Steht doch da. Die Expectations erwarten, dass [c]eval("abc")[/c] aufgerufen wird. Du rufst aber [c]eval("f(0.0);")[/c] auf.


----------



## tanzverfuehrung (5. Apr 2012)

tfa hat gesagt.:


> Steht doch da. Die Expectations erwarten, dass [c]eval("abc")[/c] aufgerufen wird. Du rufst aber [c]eval("f(0.0);")[/c] auf.




```
@Test(expected = IllegalStateException.class)
	public void illegalState() throws Exception {
		function = new Function(engine);

		//@formatter:off
		context.checking(new Expectations() {{
		oneOf(engine).eval("f(0.0);");
				will(returnValue(new ScriptException("")));
		}});
		//@formatter:on
		 Object result = function.f(0.0);
	((Number)result).doubleValue();
	}
}
```
so geht es nciht, da kommt nun eine classCastException

und auserdem will ich ja gucken ob die exception weiter geworfen wird,deswegen muss ich ja ein Fehler einbauen oder nicht?????????:L


----------



## tfa (5. Apr 2012)

> da kommt nun eine classCastException


Aha. Dann musst du die beheben.



> und auserdem will ich ja gucken ob die exception weiter geworfen wird,deswegen muss ich ja ein Fehler einbauen oder nicht??????

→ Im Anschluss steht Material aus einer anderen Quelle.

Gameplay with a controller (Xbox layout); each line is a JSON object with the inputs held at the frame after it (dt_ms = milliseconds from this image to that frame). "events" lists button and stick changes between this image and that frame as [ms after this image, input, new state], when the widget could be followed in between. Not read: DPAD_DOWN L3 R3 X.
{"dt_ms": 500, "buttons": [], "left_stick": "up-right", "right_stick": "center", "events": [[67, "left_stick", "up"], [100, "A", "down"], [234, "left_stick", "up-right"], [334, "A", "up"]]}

Das tust du ja, indem du die ScriptException erzeugst. Allerdings weiß ich nicht, ob das korrekt mit dem will(returnValue(..)) funktioniert, den die Exception muss ja geworfen werden und nicht mit return zurück geliefert. Ich weiß nicht, was für ein Mocker du benutzt, mit JMockit geht es so wie oben beschrieben.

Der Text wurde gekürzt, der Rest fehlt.